* **Activity list**
a) From the passage on MEME, list each property that MEME automatically chooses for every motif.
b) Reproduce the passage on MEME word for word, starting with "MEME takes as" and going on through "set of strings.".
c) According to the passage on MEME, what does MEME do with patterns that have variable-length gaps?

* **Excerpted passage**
= Multiple EM for Motif Elicitation =

Multiple Expectation maximizations for Motif Elicitation (MEME) is a tool for discovering motifs in a group of related DNA or protein sequences.

A motif is a sequence pattern that occurs repeatedly in a group of related protein or DNA sequences and is often associated with some biological function. MEME represents motifs as position-dependent letter-probability matrices which describe the probability of each possible letter at each position in the pattern. Individual MEME motifs do not contain gaps. Patterns with variable-length gaps are split by MEME into two or more separate motifs.

MEME takes as input a group of DNA or protein sequences (the training set) and outputs as many motifs as requested. It uses statistical modeling techniques to automatically choose the best width, number of occurrences, and description for each motif.

MEME is the first of a collection of tools for analyzing motifs called the MEME suite.

==Definition==
The MEME algorithm could be understood from two different perspectives. From a biological point of view, MEME identifies and characterizes shared motifs in a set of unaligned sequences. From the computer science aspect, MEME finds a set of non-overlapping, approximately matching substrings given a starting set of strings.

* **Data for analysis**
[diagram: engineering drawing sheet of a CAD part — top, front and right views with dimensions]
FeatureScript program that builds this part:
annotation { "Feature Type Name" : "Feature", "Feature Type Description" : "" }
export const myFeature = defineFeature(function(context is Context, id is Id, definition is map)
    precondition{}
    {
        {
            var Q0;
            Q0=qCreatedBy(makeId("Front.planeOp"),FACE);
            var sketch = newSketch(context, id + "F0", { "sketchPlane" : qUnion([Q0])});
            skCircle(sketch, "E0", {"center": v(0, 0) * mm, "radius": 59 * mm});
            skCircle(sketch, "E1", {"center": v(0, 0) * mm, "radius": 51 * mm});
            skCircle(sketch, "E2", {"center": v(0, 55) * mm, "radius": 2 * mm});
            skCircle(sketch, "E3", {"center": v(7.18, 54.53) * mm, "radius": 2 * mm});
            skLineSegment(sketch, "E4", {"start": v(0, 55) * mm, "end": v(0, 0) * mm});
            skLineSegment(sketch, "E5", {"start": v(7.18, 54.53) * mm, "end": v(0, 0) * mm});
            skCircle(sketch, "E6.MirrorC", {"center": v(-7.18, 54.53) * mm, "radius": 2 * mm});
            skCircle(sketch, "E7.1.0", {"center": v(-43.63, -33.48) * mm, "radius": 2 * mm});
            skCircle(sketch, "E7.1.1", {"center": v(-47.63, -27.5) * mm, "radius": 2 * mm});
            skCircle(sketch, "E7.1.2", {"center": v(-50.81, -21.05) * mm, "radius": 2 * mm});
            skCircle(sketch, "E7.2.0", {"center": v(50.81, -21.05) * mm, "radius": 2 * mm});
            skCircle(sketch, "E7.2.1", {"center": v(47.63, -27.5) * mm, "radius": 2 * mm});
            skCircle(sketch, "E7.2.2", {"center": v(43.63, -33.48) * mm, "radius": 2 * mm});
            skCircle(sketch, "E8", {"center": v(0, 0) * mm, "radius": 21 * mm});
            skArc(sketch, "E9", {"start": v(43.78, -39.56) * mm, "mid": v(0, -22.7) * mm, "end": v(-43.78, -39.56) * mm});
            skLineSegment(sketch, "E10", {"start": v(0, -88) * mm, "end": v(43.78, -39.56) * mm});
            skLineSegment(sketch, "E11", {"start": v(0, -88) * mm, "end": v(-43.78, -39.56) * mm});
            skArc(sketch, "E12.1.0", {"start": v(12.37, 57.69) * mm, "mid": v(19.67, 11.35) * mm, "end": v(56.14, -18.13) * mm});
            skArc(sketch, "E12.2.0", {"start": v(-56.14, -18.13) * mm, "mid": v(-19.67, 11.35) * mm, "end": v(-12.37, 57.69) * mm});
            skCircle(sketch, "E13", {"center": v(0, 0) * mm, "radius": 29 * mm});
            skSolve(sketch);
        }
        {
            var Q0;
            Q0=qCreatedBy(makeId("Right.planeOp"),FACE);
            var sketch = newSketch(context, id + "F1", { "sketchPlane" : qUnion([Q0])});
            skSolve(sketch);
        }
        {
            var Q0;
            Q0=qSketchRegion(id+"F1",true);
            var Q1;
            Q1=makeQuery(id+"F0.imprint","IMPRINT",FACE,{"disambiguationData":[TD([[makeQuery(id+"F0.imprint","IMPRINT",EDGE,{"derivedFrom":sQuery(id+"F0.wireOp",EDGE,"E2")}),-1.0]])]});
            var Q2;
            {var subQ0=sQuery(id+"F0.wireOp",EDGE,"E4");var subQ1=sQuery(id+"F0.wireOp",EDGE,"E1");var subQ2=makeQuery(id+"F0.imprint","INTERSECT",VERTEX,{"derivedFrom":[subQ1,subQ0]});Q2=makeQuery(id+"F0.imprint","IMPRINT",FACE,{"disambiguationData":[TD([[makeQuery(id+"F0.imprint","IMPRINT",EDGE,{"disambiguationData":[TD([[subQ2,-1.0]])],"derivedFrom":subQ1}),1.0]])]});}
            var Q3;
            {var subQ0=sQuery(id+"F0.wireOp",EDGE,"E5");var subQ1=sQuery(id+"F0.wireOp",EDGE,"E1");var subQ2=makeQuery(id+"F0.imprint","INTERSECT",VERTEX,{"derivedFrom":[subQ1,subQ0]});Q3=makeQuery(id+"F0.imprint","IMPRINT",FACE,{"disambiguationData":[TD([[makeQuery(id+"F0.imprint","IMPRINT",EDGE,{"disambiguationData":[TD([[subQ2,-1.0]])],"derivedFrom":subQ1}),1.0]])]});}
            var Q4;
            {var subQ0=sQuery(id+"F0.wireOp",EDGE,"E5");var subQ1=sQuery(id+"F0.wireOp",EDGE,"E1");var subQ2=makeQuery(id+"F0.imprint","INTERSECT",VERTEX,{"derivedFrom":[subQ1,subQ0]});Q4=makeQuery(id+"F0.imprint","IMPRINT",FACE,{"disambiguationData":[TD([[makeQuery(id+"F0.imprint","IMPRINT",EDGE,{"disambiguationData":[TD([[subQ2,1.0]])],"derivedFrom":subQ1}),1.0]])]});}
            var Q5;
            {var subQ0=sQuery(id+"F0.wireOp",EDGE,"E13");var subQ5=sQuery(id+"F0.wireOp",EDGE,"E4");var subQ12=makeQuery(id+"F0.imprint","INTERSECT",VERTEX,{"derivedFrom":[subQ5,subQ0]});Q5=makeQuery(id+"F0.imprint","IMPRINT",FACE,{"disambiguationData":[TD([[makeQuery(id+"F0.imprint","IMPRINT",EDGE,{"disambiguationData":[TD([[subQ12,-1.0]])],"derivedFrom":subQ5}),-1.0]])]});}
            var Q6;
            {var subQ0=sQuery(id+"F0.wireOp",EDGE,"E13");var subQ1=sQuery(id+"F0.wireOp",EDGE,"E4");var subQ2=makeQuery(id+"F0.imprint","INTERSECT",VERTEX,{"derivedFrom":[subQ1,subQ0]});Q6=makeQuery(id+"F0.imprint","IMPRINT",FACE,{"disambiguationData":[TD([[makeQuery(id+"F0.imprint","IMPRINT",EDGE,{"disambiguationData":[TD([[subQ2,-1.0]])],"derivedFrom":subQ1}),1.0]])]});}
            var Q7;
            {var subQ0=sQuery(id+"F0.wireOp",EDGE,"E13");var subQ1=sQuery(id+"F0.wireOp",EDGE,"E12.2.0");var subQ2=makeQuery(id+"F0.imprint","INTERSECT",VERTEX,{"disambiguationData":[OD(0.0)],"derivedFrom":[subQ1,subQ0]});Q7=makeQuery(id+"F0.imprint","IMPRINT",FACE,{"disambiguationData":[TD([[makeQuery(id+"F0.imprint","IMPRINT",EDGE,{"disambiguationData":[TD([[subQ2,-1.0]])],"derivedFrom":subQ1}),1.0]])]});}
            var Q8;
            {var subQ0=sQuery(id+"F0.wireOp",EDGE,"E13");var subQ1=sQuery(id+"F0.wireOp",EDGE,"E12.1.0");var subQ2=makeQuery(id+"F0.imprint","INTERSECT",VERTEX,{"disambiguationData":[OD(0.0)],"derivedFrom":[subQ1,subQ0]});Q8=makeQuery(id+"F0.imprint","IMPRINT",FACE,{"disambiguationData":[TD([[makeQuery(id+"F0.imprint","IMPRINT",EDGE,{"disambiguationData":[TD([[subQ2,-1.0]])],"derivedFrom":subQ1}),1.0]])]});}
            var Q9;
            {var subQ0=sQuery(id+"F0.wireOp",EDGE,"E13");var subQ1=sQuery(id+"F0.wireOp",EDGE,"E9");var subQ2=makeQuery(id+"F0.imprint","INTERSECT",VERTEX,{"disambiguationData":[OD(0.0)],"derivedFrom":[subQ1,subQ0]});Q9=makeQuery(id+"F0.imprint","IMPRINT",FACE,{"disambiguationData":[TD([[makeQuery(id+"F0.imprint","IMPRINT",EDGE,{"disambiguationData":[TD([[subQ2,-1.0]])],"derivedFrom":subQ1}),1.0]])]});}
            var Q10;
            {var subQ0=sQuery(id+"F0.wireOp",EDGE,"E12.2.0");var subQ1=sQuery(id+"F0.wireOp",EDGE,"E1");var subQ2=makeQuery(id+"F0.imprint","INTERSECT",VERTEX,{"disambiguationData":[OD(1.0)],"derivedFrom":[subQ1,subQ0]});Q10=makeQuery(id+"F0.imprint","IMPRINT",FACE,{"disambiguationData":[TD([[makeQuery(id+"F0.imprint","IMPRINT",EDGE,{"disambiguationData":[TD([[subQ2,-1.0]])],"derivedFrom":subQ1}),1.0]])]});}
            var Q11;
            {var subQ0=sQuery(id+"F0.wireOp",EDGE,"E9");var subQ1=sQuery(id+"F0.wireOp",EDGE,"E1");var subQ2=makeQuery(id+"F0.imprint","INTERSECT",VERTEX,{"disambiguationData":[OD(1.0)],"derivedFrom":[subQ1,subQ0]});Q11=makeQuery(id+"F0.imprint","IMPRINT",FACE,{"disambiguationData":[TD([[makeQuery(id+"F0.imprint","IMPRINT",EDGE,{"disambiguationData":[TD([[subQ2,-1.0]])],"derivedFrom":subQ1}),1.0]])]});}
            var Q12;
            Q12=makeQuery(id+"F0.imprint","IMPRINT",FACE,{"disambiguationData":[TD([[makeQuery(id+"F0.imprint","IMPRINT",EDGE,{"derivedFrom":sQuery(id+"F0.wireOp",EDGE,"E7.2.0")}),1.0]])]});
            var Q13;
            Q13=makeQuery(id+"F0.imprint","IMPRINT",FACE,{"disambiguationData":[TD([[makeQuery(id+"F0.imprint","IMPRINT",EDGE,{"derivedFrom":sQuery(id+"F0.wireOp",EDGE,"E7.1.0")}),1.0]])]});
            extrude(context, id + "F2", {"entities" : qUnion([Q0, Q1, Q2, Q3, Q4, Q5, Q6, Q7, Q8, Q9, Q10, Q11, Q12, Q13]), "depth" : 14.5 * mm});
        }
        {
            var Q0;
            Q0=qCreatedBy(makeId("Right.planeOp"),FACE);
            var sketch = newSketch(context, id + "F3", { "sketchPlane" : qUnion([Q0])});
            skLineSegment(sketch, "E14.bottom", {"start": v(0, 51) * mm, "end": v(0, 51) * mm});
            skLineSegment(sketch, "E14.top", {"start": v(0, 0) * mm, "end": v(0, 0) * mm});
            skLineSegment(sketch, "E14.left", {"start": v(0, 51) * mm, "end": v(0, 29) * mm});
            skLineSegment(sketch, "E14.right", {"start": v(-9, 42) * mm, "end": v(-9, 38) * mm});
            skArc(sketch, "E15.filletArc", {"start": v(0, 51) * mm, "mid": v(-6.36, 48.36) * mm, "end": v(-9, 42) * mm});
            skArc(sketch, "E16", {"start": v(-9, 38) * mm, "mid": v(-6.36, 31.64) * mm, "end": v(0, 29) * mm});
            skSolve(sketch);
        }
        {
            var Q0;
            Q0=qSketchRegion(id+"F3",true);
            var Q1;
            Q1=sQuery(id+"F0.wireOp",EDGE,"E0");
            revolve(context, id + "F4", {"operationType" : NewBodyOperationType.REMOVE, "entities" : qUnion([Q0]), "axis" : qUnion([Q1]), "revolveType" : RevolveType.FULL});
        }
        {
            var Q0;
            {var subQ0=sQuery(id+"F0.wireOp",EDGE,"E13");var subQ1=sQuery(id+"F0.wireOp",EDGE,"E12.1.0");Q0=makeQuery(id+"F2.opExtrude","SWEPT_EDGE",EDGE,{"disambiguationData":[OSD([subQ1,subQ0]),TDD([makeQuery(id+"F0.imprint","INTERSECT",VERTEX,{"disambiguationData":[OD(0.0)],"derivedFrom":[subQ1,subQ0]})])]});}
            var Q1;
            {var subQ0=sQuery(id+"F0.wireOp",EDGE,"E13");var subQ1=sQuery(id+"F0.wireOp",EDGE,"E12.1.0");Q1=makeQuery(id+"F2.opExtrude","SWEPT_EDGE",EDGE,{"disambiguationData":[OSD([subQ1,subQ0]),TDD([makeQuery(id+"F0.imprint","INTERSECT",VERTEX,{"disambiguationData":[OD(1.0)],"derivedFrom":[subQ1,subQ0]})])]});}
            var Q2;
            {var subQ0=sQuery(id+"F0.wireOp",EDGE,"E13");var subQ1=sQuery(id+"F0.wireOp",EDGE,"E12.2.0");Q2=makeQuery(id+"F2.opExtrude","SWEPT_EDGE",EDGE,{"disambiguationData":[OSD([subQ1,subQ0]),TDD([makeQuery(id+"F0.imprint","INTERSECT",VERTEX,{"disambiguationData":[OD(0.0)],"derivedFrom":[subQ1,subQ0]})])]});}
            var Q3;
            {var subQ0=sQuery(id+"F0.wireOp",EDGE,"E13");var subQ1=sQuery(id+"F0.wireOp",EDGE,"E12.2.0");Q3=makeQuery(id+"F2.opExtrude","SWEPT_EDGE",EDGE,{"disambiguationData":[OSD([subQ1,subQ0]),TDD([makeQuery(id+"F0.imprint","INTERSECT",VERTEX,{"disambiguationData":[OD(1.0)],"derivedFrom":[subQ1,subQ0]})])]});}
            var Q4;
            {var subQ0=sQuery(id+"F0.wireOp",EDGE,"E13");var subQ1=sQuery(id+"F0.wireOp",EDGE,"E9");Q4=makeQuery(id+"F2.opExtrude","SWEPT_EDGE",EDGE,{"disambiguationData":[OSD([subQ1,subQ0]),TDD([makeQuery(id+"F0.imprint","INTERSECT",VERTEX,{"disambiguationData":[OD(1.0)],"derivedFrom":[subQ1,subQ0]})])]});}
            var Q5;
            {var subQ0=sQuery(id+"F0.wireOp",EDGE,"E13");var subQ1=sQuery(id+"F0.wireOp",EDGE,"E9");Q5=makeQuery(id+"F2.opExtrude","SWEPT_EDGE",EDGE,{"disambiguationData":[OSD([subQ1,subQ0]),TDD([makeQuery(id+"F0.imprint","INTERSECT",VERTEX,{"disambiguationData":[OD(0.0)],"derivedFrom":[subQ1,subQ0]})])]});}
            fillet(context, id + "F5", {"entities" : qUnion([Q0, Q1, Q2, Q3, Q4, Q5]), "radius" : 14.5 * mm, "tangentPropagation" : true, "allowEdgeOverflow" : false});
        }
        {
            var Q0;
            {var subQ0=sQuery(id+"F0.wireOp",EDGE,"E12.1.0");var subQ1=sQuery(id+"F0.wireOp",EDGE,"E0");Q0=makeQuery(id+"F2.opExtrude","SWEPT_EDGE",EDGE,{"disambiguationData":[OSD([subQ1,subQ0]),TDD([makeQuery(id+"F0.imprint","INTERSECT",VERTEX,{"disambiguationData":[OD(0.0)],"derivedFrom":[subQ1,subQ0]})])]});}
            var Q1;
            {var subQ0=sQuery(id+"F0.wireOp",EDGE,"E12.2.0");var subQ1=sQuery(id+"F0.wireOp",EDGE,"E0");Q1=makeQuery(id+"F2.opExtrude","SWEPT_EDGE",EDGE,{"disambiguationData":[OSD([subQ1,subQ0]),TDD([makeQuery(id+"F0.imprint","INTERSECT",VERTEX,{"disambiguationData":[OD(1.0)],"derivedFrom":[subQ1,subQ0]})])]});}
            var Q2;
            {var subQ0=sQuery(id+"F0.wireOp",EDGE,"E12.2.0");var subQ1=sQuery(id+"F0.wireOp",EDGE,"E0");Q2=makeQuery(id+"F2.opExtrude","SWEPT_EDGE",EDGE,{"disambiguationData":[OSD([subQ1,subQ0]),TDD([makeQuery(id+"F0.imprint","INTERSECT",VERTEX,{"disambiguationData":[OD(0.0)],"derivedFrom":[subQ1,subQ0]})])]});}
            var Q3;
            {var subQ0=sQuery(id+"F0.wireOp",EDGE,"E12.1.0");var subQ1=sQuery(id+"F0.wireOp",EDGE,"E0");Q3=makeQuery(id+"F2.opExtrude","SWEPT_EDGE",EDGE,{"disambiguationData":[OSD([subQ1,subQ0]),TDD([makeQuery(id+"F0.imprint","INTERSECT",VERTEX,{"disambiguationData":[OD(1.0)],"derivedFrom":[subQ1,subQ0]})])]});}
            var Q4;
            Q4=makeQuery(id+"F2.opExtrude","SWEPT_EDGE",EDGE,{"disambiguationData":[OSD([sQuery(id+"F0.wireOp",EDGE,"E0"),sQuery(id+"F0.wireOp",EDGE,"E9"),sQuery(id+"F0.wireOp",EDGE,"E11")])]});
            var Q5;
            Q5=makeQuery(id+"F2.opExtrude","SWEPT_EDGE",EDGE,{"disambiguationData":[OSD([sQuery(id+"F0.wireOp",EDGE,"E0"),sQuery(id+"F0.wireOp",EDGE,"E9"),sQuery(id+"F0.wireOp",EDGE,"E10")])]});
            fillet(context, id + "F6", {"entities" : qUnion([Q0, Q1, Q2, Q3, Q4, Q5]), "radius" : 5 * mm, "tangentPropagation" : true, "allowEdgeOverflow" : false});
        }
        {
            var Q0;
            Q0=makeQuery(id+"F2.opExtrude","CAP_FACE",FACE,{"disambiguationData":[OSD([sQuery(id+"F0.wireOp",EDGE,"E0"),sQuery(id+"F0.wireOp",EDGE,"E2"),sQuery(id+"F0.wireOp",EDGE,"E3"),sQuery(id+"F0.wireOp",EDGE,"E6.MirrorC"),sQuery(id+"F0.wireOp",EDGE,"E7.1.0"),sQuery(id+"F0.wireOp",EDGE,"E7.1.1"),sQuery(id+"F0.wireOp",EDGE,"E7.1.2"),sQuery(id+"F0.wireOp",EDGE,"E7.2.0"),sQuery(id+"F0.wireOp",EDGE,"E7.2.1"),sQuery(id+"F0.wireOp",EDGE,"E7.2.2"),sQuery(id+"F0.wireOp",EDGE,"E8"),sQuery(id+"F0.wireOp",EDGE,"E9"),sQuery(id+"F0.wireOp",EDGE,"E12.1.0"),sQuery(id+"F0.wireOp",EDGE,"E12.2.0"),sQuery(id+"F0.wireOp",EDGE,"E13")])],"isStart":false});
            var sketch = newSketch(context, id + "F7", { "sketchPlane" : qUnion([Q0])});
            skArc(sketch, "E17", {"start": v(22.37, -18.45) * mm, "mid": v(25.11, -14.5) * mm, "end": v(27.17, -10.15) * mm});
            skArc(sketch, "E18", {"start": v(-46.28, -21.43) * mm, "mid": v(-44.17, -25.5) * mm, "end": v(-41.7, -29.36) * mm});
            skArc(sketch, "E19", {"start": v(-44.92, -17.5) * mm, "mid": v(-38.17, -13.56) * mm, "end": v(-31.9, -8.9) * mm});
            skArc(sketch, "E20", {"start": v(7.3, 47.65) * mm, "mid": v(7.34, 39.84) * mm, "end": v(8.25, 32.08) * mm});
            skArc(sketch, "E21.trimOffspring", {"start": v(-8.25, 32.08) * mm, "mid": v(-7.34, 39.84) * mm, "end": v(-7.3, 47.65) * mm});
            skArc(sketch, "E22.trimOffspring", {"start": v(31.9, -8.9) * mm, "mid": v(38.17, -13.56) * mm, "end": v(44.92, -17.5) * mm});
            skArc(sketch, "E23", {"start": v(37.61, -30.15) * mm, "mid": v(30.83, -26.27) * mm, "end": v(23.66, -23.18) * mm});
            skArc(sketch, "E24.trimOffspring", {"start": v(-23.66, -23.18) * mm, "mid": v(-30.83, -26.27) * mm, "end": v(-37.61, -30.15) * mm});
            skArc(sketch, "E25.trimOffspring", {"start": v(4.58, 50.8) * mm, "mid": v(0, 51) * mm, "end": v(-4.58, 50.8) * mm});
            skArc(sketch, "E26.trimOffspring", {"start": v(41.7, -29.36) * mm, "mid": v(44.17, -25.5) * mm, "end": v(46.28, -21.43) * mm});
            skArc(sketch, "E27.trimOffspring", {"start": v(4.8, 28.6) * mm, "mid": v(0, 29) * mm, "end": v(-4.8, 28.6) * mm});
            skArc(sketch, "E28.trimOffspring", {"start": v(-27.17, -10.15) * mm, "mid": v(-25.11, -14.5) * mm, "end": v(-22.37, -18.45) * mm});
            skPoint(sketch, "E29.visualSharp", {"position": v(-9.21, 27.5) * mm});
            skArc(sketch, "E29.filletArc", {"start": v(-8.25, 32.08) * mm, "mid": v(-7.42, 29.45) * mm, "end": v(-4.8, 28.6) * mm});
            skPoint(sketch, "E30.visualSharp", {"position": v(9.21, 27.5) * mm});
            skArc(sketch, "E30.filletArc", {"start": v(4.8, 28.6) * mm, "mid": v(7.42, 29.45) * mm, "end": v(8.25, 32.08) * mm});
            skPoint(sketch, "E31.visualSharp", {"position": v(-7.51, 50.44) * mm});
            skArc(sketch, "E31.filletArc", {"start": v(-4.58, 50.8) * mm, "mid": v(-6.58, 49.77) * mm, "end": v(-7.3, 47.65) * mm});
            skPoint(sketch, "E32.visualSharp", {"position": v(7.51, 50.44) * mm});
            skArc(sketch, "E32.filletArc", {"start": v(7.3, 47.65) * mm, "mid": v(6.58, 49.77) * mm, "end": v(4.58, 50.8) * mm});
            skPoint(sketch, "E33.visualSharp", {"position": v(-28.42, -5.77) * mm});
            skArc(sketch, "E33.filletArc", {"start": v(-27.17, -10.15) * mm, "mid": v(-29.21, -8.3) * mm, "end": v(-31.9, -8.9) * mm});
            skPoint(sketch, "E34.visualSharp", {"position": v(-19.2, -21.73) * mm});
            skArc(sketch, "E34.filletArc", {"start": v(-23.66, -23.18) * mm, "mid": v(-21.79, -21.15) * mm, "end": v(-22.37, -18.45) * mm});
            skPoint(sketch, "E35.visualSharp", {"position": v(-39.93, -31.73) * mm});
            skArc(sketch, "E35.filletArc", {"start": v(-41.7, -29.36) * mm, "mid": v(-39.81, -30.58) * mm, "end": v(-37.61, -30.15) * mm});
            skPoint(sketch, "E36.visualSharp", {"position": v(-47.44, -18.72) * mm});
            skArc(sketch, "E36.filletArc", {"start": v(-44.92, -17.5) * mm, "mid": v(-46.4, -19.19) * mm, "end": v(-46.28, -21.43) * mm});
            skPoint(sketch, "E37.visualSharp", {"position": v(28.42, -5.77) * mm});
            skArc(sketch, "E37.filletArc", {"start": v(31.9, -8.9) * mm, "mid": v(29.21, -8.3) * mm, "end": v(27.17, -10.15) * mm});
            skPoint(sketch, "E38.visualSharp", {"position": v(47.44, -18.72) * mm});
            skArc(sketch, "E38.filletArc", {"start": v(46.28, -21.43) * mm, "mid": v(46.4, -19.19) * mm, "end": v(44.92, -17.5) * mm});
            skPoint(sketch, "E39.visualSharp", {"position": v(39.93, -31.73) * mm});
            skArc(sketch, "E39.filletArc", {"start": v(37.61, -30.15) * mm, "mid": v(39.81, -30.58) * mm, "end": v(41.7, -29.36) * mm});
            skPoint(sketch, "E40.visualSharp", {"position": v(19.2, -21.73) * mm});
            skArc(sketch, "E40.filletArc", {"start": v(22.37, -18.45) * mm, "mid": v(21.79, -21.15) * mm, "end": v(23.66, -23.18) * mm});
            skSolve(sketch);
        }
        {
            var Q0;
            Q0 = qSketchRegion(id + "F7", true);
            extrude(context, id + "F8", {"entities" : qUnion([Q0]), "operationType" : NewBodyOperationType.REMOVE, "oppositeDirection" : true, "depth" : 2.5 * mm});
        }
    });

* **Answers**
a) best width, number of occurrences, description

b)
MEME takes as input a group of DNA or protein sequences (the training set) and outputs as many motifs as requested. It uses statistical modeling techniques to automatically choose the best width, number of occurrences, and description for each motif.

MEME is the first of a collection of tools for analyzing motifs called the MEME suite.

==Definition==
The MEME algorithm could be understood from two different perspectives. From a biological point of view, MEME identifies and characterizes shared motifs in a set of unaligned sequences. From the computer science aspect, MEME finds a set of non-overlapping, approximately matching substrings given a starting set of strings.

c) It splits them into two or more separate motifs.